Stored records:
>> Start
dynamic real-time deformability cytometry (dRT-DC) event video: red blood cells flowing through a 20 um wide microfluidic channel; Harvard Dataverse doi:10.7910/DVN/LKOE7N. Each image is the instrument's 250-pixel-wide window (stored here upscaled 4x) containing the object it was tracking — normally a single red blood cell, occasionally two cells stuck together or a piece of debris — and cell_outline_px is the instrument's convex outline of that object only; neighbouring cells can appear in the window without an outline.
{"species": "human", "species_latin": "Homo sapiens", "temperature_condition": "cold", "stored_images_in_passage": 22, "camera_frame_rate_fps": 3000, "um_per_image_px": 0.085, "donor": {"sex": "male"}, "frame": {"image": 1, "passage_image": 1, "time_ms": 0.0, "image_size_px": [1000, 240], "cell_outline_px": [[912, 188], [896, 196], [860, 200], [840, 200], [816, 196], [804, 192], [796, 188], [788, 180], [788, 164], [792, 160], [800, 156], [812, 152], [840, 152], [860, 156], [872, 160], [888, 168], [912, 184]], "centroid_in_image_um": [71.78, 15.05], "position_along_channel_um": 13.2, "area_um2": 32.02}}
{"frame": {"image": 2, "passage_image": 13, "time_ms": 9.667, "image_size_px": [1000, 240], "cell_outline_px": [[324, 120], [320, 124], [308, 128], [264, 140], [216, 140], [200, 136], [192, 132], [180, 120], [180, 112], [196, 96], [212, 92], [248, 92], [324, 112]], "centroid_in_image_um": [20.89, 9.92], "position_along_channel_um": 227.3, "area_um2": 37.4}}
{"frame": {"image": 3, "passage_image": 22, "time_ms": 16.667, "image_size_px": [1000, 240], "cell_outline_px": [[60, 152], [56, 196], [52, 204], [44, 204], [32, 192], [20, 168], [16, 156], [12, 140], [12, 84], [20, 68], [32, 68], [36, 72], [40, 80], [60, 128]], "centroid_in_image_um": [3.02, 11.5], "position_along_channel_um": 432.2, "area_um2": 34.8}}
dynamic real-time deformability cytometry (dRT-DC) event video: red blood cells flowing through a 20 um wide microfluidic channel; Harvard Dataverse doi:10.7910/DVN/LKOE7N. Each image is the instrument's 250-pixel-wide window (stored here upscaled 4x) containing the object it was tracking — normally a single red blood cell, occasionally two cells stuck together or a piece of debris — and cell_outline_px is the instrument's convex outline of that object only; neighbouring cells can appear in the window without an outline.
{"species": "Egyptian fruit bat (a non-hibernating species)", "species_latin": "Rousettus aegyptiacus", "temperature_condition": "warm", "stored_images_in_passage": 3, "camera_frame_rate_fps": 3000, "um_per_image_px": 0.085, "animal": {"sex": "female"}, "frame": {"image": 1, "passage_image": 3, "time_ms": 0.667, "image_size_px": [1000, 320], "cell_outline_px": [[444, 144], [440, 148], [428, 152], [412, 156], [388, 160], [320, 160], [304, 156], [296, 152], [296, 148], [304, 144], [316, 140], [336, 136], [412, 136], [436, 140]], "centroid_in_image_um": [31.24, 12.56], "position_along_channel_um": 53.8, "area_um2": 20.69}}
>> End
REQUIREMENT = Output the whole listing above again, word for word.

RESULT OF THE EXERCISE =
dynamic real-time deformability cytometry (dRT-DC) event video: red blood cells flowing through a 20 um wide microfluidic channel; Harvard Dataverse doi:10.7910/DVN/LKOE7N. Each image is the instrument's 250-pixel-wide window (stored here upscaled 4x) containing the object it was tracking — normally a single red blood cell, occasionally two cells stuck together or a piece of debris — and cell_outline_px is the instrument's convex outline of that object only; neighbouring cells can appear in the window without an outline.
{"species": "human", "species_latin": "Homo sapiens", "temperature_condition": "cold", "stored_images_in_passage": 22, "camera_frame_rate_fps": 3000, "um_per_image_px": 0.085, "donor": {"sex": "male"}, "frame": {"image": 1, "passage_image": 1, "time_ms": 0.0, "image_size_px": [1000, 240], "cell_outline_px": [[912, 188], [896, 196], [860, 200], [840, 200], [816, 196], [804, 192], [796, 188], [788, 180], [788, 164], [792, 160], [800, 156], [812, 152], [840, 152], [860, 156], [872, 160], [888, 168], [912, 184]], "centroid_in_image_um": [71.78, 15.05], "position_along_channel_um": 13.2, "area_um2": 32.02}}
{"frame": {"image": 2, "passage_image": 13, "time_ms": 9.667, "image_size_px": [1000, 240], "cell_outline_px": [[324, 120], [320, 124], [308, 128], [264, 140], [216, 140], [200, 136], [192, 132], [180, 120], [180, 112], [196, 96], [212, 92], [248, 92], [324, 112]], "centroid_in_image_um": [20.89, 9.92], "position_along_channel_um": 227.3, "area_um2": 37.4}}
{"frame": {"image": 3, "passage_image": 22, "time_ms": 16.667, "image_size_px": [1000, 240], "cell_outline_px": [[60, 152], [56, 196], [52, 204], [44, 204], [32, 192], [20, 168], [16, 156], [12, 140], [12, 84], [20, 68], [32, 68], [36, 72], [40, 80], [60, 128]], "centroid_in_image_um": [3.02, 11.5], "position_along_channel_um": 432.2, "area_um2": 34.8}}
dynamic real-time deformability cytometry (dRT-DC) event video: red blood cells flowing through a 20 um wide microfluidic channel; Harvard Dataverse doi:10.7910/DVN/LKOE7N. Each image is the instrument's 250-pixel-wide window (stored here upscaled 4x) containing the object it was tracking — normally a single red blood cell, occasionally two cells stuck together or a piece of debris — and cell_outline_px is the instrument's convex outline of that object only; neighbouring cells can appear in the window without an outline.
{"species": "Egyptian fruit bat (a non-hibernating species)", "species_latin": "Rousettus aegyptiacus", "temperature_condition": "warm", "stored_images_in_passage": 3, "camera_frame_rate_fps": 3000, "um_per_image_px": 0.085, "animal": {"sex": "female"}, "frame": {"image": 1, "passage_image": 3, "time_ms": 0.667, "image_size_px": [1000, 320], "cell_outline_px": [[444, 144], [440, 148], [428, 152], [412, 156], [388, 160], [320, 160], [304, 156], [296, 152], [296, 148], [304, 144], [316, 140], [336, 136], [412, 136], [436, 140]], "centroid_in_image_um": [31.24, 12.56], "position_along_channel_um": 53.8, "area_um2": 20.69}}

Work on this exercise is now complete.